Pour Erika, la vision de l'île est comme un mirage qui serait réel, elle pense que tout port lui serait bon. Elle ne supporte plus d'être l'attraction combattante de la capitaine Judith Kreed, qui a tué ses parents et lui tient lieu de mère depuis ses sept ans.
L'articulation du pouvoir sur Sheltel est bien décrite et personnalisée, entre le Natif, qui a un pouvoir surtout nominal et de représentation, entre autres grâce à la Main, qui détient les clés de la vie et de la mort, et la Bénie, soutenue par les plus pauvres qu'elle couvre de bénédictions et de largesses. La problématique de la survie dans le huis-clos d'une île refermée sur elle-même, avec des ressources et un pool génétique limités, comme les conséquences politiques de l'arrivée d'un extérieur finalement retrouvé, sont également abordées, même si esquissées à grands traits, au travers principalement des préoccupations de la Main, "la sorcière", dont les réflexions et décisions ouvrent et ferment ce roman. De la même façon, la dérive de l'évolution qui a eu lieu sur Sheltel, et qui éloigne ses habitant.e.s doué.e.s des peuples des continents, est figurée par l'incompatibilité de la "magie" shelte avec Erika, par exemple.

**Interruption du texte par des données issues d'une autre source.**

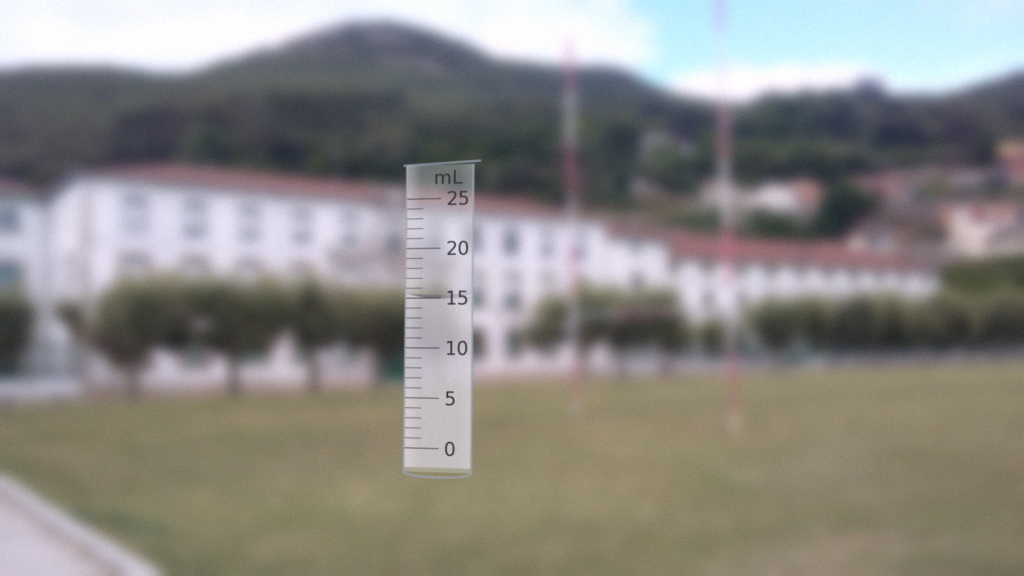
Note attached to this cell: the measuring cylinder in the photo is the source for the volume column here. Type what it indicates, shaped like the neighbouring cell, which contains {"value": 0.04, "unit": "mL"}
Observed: {"value": 15, "unit": "mL"}
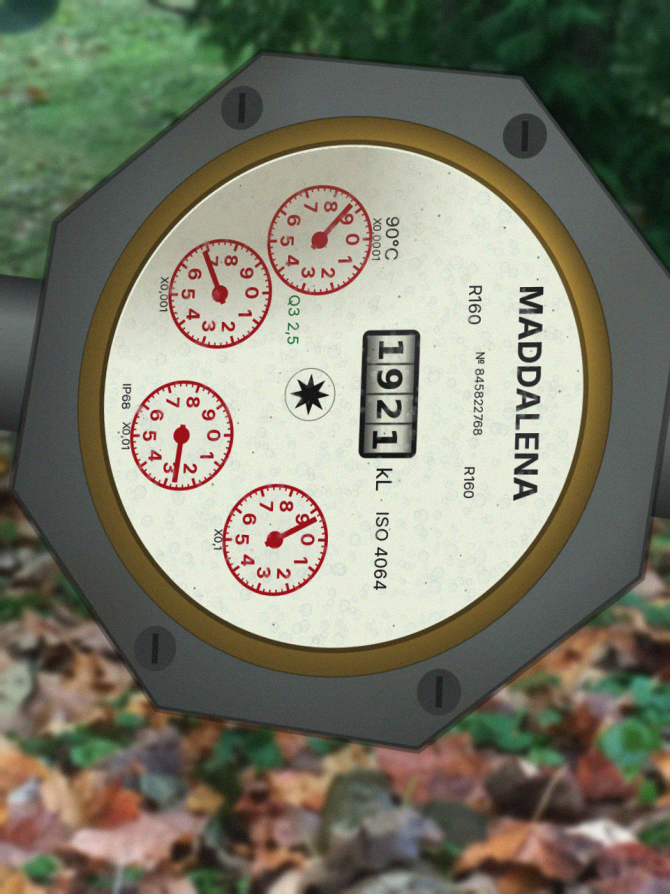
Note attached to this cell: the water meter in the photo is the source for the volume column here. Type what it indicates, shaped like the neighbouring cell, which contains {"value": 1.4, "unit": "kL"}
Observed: {"value": 1920.9268, "unit": "kL"}
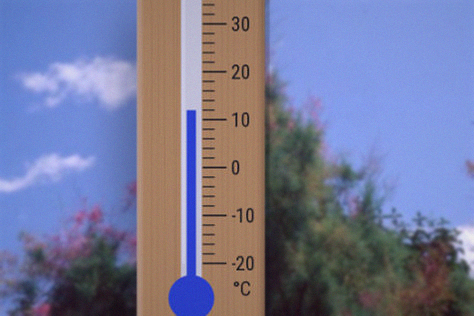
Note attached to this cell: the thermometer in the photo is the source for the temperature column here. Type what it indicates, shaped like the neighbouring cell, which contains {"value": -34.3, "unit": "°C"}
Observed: {"value": 12, "unit": "°C"}
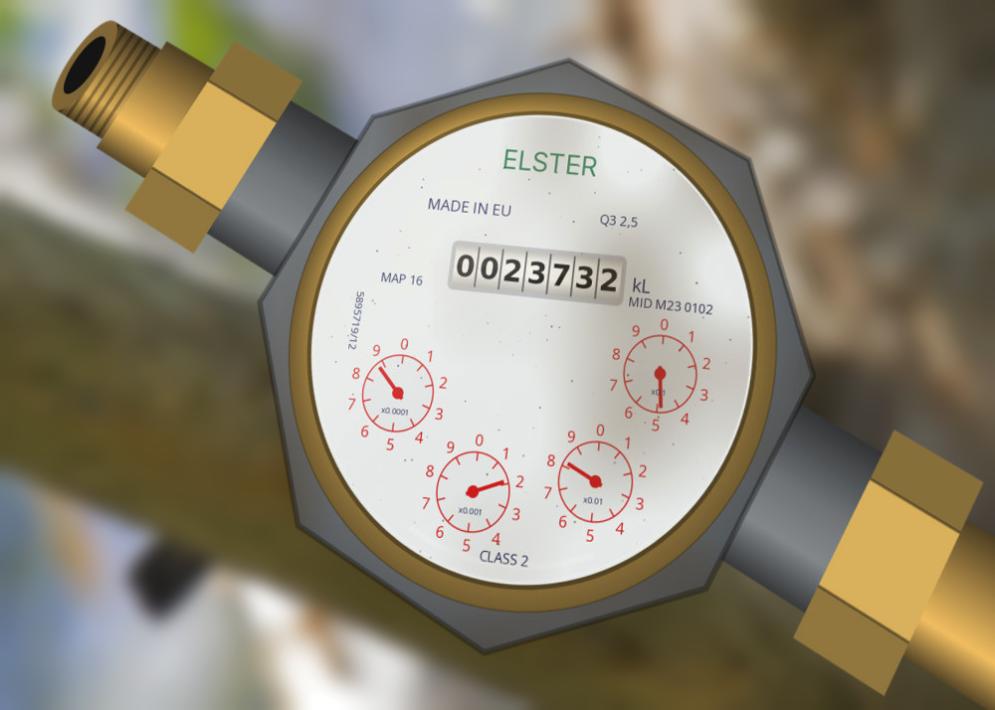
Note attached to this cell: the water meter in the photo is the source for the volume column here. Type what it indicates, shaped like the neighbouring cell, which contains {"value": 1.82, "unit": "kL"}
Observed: {"value": 23732.4818, "unit": "kL"}
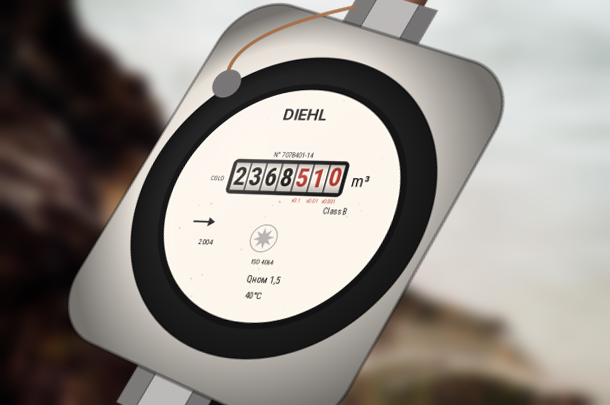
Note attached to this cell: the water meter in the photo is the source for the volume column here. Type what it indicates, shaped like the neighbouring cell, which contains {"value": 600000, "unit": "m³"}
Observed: {"value": 2368.510, "unit": "m³"}
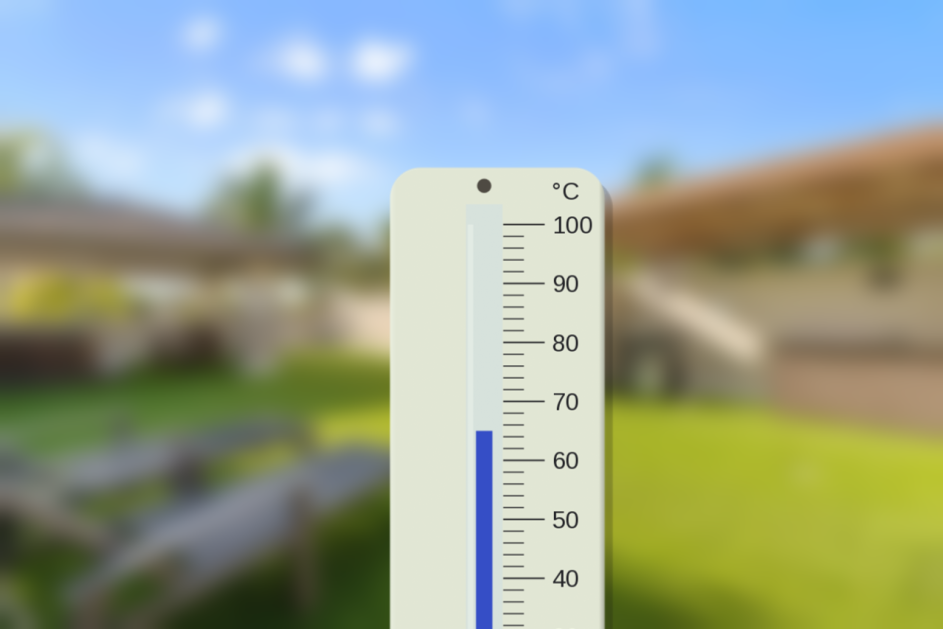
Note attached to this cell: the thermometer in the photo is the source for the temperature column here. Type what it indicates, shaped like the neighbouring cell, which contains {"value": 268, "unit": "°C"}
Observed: {"value": 65, "unit": "°C"}
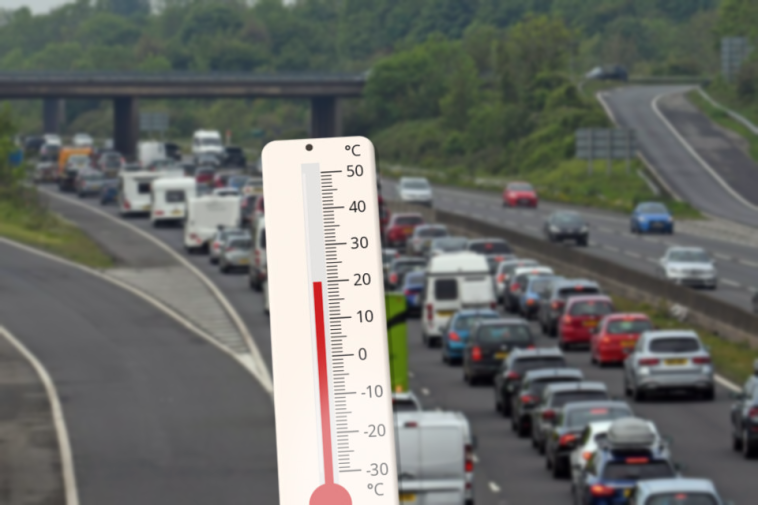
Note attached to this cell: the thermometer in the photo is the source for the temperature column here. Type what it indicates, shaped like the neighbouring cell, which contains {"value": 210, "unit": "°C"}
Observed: {"value": 20, "unit": "°C"}
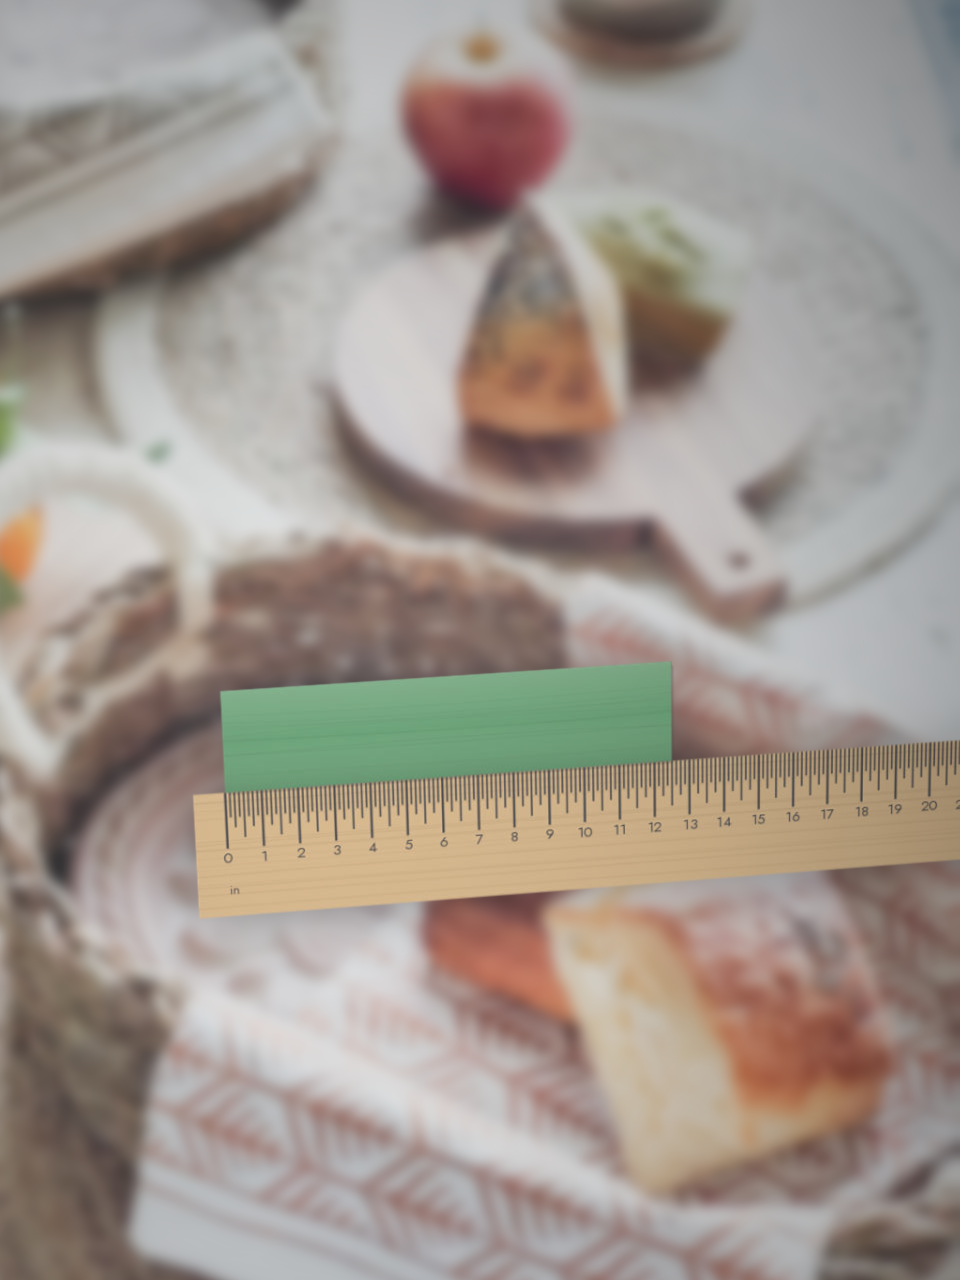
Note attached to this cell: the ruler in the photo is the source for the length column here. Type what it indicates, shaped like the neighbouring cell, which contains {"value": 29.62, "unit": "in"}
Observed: {"value": 12.5, "unit": "in"}
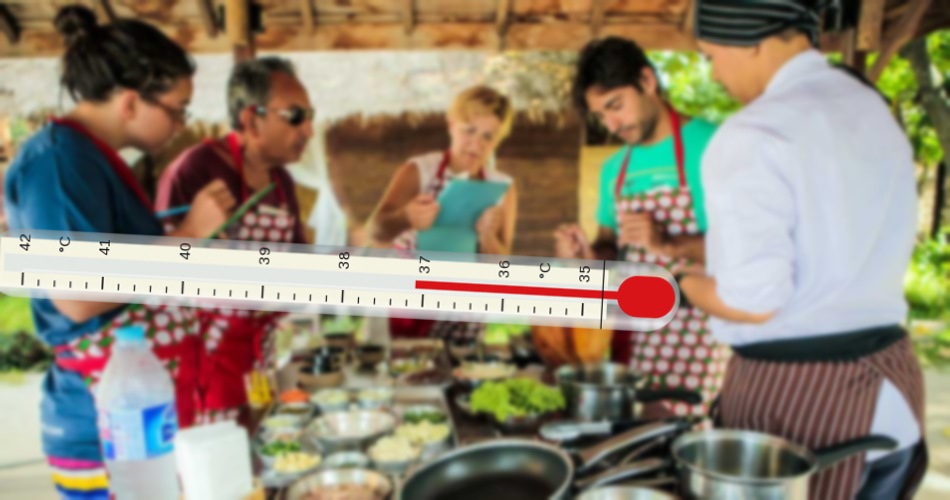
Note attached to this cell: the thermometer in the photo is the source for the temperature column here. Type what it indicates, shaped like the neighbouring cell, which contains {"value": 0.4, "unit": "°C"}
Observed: {"value": 37.1, "unit": "°C"}
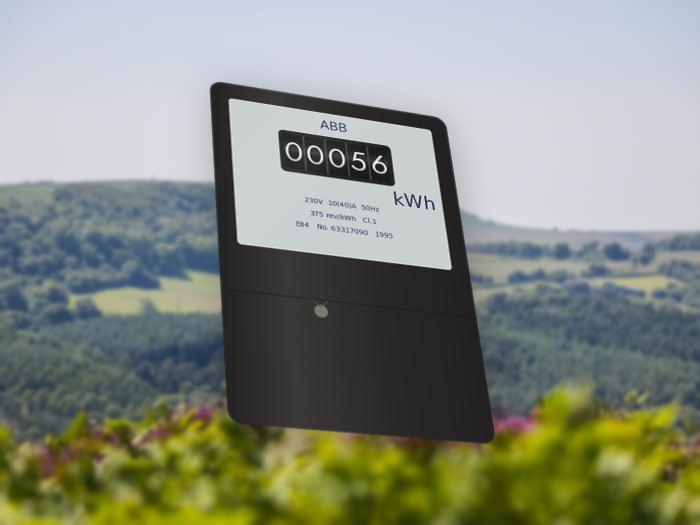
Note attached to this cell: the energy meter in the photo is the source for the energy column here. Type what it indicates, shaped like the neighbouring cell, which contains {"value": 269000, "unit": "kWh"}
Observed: {"value": 56, "unit": "kWh"}
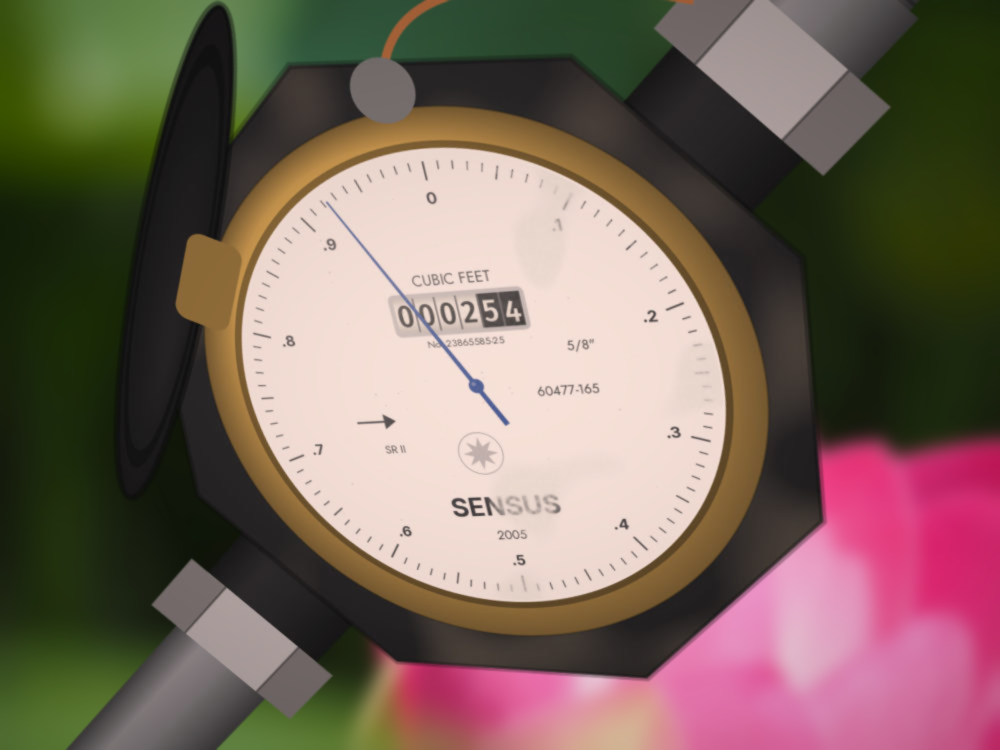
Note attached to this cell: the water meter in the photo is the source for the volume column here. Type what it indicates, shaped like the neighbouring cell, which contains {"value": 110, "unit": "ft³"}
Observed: {"value": 253.92, "unit": "ft³"}
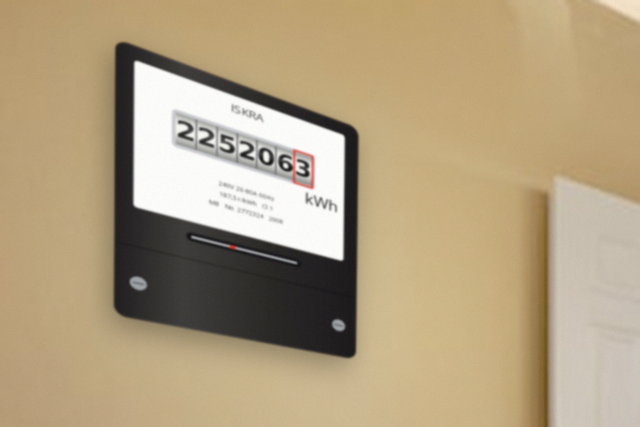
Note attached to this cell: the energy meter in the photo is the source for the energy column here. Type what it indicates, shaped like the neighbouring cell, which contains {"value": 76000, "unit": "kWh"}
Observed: {"value": 225206.3, "unit": "kWh"}
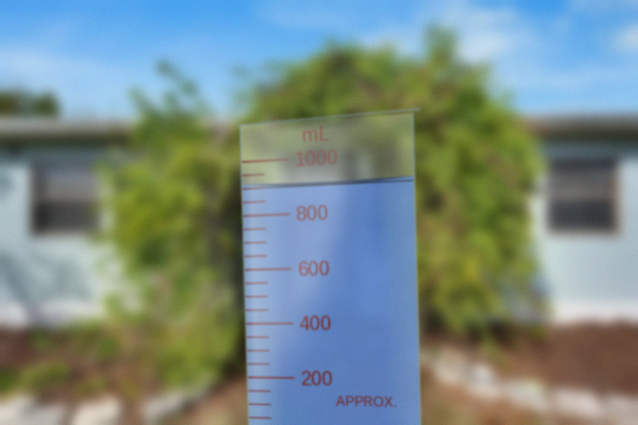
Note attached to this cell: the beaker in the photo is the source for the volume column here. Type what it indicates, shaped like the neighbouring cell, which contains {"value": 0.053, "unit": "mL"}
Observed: {"value": 900, "unit": "mL"}
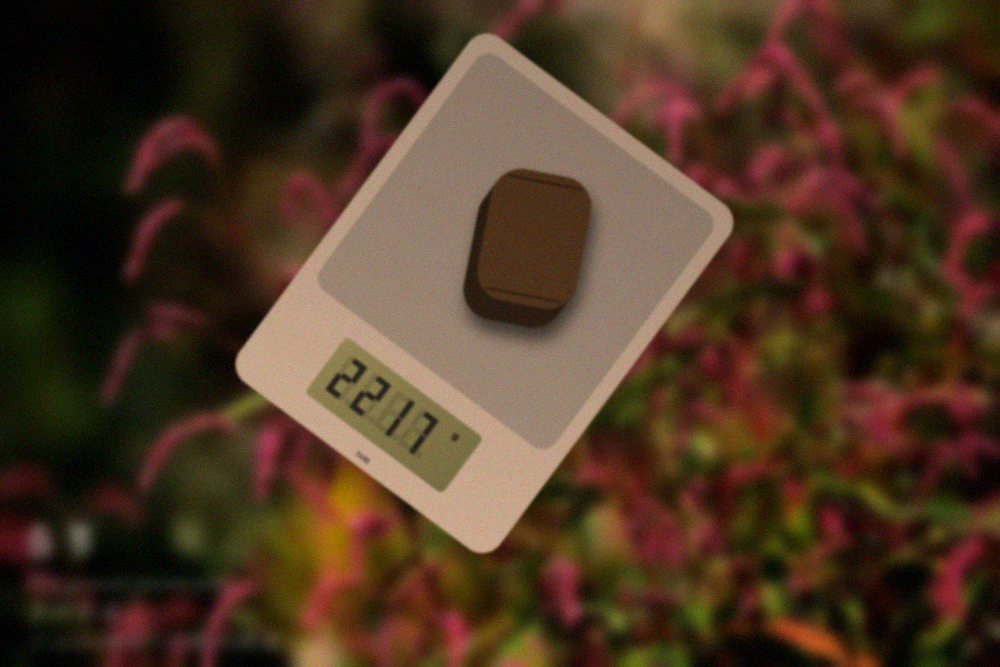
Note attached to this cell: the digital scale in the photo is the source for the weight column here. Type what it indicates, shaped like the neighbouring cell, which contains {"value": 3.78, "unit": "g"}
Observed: {"value": 2217, "unit": "g"}
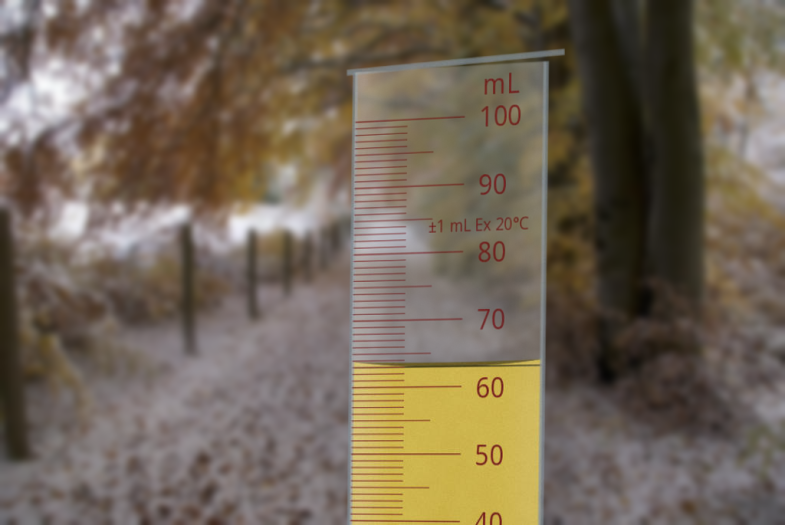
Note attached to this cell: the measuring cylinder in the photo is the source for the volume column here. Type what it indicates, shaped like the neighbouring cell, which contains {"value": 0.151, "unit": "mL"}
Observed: {"value": 63, "unit": "mL"}
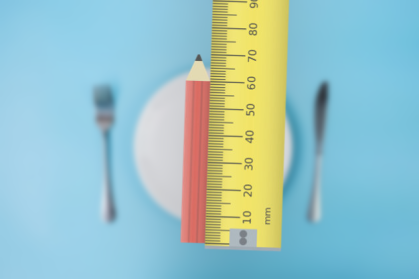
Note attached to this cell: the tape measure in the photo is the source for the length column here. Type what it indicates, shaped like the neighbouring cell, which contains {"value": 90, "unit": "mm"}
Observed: {"value": 70, "unit": "mm"}
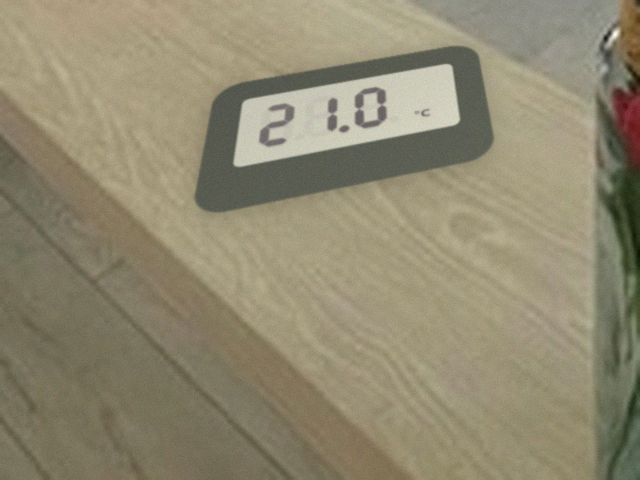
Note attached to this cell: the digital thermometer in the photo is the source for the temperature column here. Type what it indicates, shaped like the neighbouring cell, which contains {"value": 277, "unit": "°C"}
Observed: {"value": 21.0, "unit": "°C"}
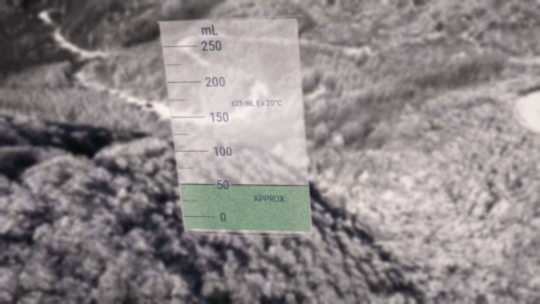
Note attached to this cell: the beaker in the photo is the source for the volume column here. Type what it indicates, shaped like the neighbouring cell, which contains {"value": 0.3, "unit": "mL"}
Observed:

Les personnages, surtout féminins, sont diversifiés et intéressants, y compris ces personnages plus ou moins secondaires que sont Judith Kreed ou Talio. Leur évolution, comme la relation à ceux qui les entourent, et surtout le rapport de filiation, sont représentés par Nawomi, qui ne parvient à se dégager de sa mère qu'en le devenant à son tour, à la Bénie, qui ne se dégage pas de l'ombre de l'homme qui l'a élevée, en passant bien sûr par Erika, qui semble accepter le sort qu'elle refusait au début de l'histoire.
L'action est discrète, mais continue : il n'y a pas de grande scènes de bataille, mais des décisions prises et des combats, souvent sans merci, qui engagent la vie des individus. Pour ma part, j'ai été très rapidement prise dans l'histoire, écrite de surcroît d'une plume agréable et habile, riche sans excès, et j'ai lu rapidement ce roman tout à fait plaisant.
En somme, pour qui veut lire une bonne histoire de fantasy dans une ambiance post-apocalyptique, voilà une bonne indication, et pour ma part je trouve le prix obtenu par ce roman très mérité. Je ne manquerai pas de lire les publications suivantes de cette jeune autrice prometteuse.